─── Quoted passage ───

The wife said cohabitation commenced in August 1990 when she was working for the [X]. In cross-examination she agreed she commenced with the [X] in September 1990. She said when cohabitation commenced she was still working part-time at [P], where the parties first met, but that she had received the offer for employment at the [X] and was soon due to commence working there when cohabitation commenced.
The husband in his evidence-in-chief said that at the commencement of the parties living together, the wife was employed at [P], not at the [X] as she had contended. He said the wife commenced full-time work with the [X] in 1994. In cross-examination he was emphatic that cohabitation did not commence in 1990 but in 1994. He said cohabitation commenced not long after the wife commenced full-time work at the [X]. When taken to his affidavit evidence that the wife was working at [P] and not the [X] “at the commencement of our living together”, he said ultimately that the affidavit was incorrect and should have said when they started going out together when she worked at [P].
This evidence of the husband is unconvincing. He clearly has difficulty remembering when various events occurred. While the wife's evidence-in-chief of working at the [X] at the commencement of cohabitation in August 1990 was incorrect, her explanation of this inconsistency in her evidence was more credible than the husband's explanation for the inconsistency in his evidence.
His explanation that his affidavit should have referred to the wife working at [P] not the [X] when they started going out is unconvincing because it was made in response to a specific contention in the wife's affidavit and it was made in the context of the husband in the preceding paragraph using the same expression, “commenced living together”. Putting the consecutive paragraphs of his affidavit together, his evidence was that they commenced living together in 1994 and at that time the wife was working at [P], not the [X]. This renders his suggestion that the second paragraph of his affidavit should have referred to the parties commencing to go out together rather than commencing to live together an unlikely explanation.
I therefore find that cohabitation commenced in 1990.
At the commencement of cohabitation the husband owned a new two bedroom brick veneer home on two and a half acres of land at Property L unencumbered. There is no evidence as to its then value. He was working full-time at [P].

───

> [Task requirements]
[A] Format the rows from the line with "Which series contains the highest Y value?" through the end of the rows as a numbered list, leaving out blank lines and the pictures.
[B] Continue the passage on when the parties' cohabitation began from the point where it stops.

─── Records supplied ───

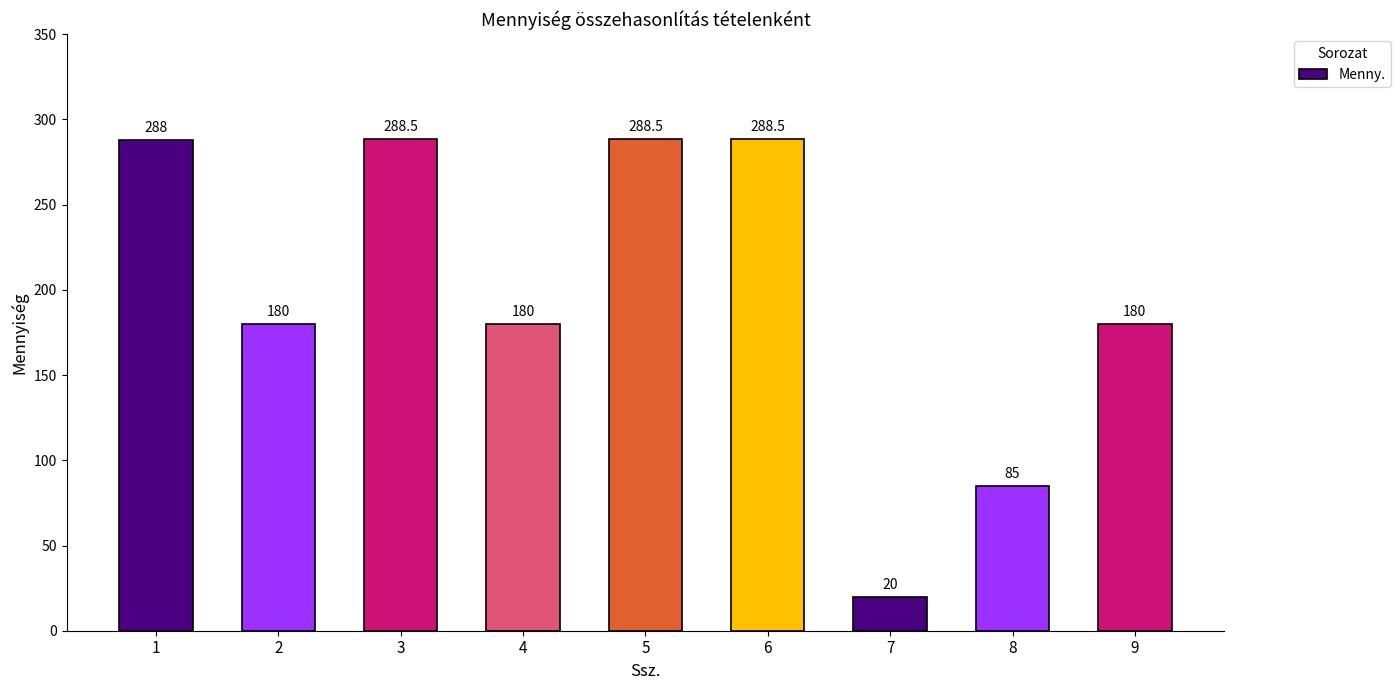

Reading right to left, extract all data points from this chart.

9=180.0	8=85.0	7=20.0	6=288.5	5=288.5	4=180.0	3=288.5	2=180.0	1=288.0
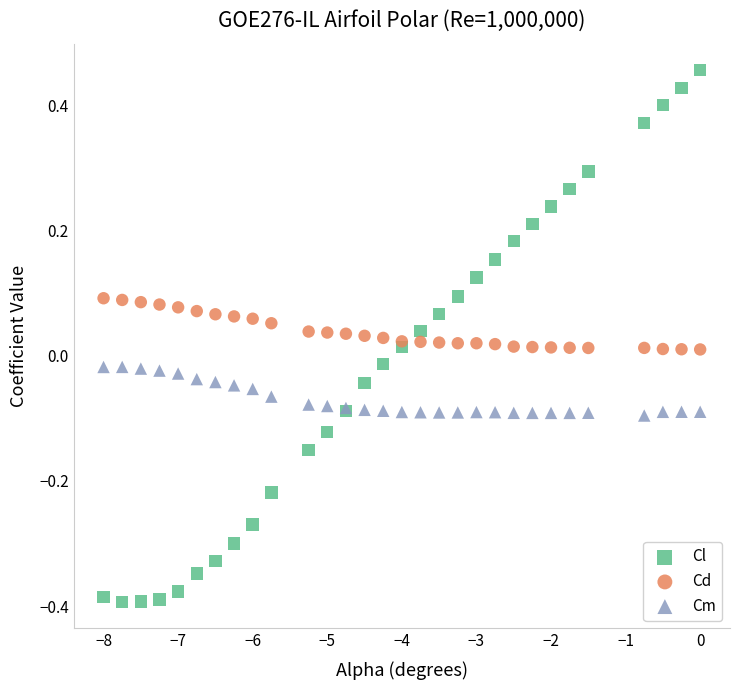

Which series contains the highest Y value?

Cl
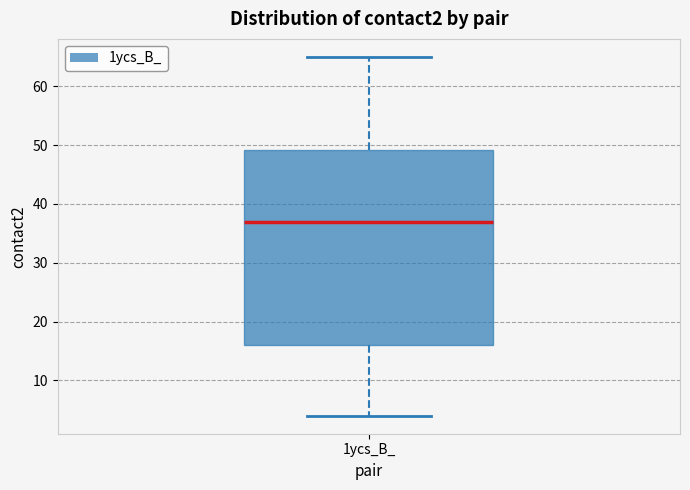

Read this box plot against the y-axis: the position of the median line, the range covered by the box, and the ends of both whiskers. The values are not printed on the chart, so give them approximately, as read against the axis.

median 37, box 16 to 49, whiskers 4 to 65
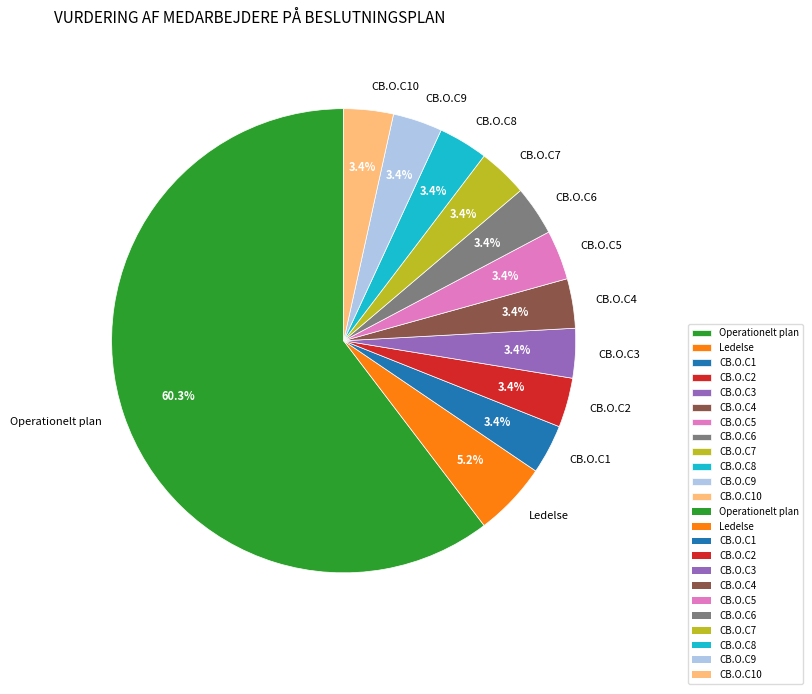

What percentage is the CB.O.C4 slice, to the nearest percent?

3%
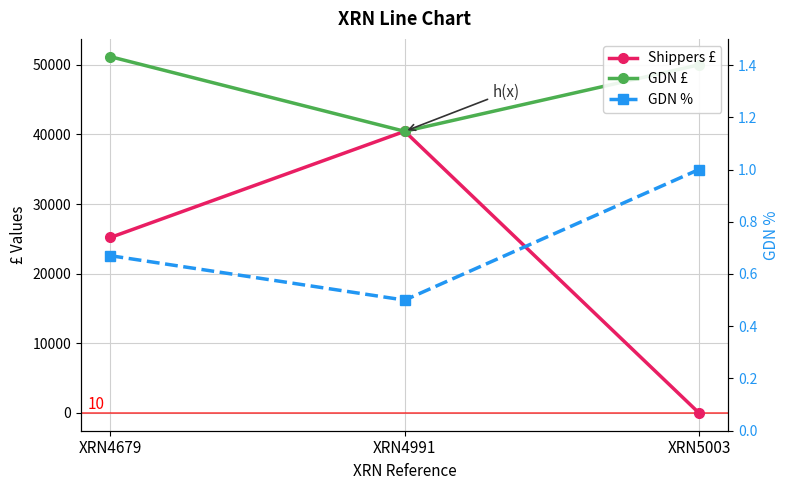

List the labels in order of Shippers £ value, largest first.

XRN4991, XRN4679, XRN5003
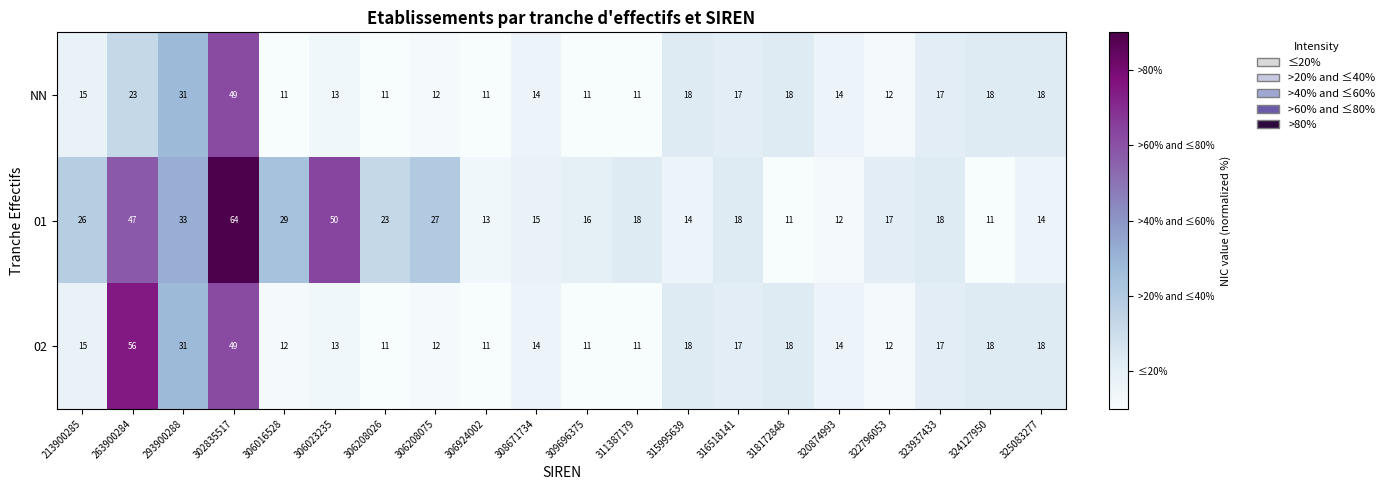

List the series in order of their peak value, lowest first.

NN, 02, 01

───

> [Responses to the exercise]
[A]
1. Which series contains the highest Y value?
2. Cl
3. Read this box plot against the y-axis: the position of the median line, the range covered by the box, and the ends of both whiskers. The values are not printed on the chart, so give them approximately, as read against the axis.
4. median 37, box 16 to 49, whiskers 4 to 65
5. What percentage is the CB.O.C4 slice, to the nearest percent?
6. 3%
7. List the labels in order of Shippers £ value, largest first.
8. XRN4991, XRN4679, XRN5003
9. List the series in order of their peak value, lowest first.
10. NN, 02, 01

[B]
At the commencement of cohabitation the wife was working part-time at [P] and owned a motor vehicle. The following month she commenced part-time work at the [X]. She mentioned for the first time in cross-examination that she had savings in an unspecified amount at the commencement of cohabitation. I will return to this in a moment.
The husband continued in full-time employment throughout the parties' cohabitation. During the parties' relationship he left [P] and worked as a gardener for a period, then about five or six years ago he commenced work at [O] where he continues to work.
The wife commenced full-time work with the [X] in 1994. She took maternity leave for about 15 months around about the birth of [B], receiving the equivalent of nine weeks pay. She returned to part-time work with the [X] then took another period of over 12 months maternity leave around the birth of [C], again receiving nine weeks pay. She again returned to part-time work with the [X] where she continues to work 20 hours per week.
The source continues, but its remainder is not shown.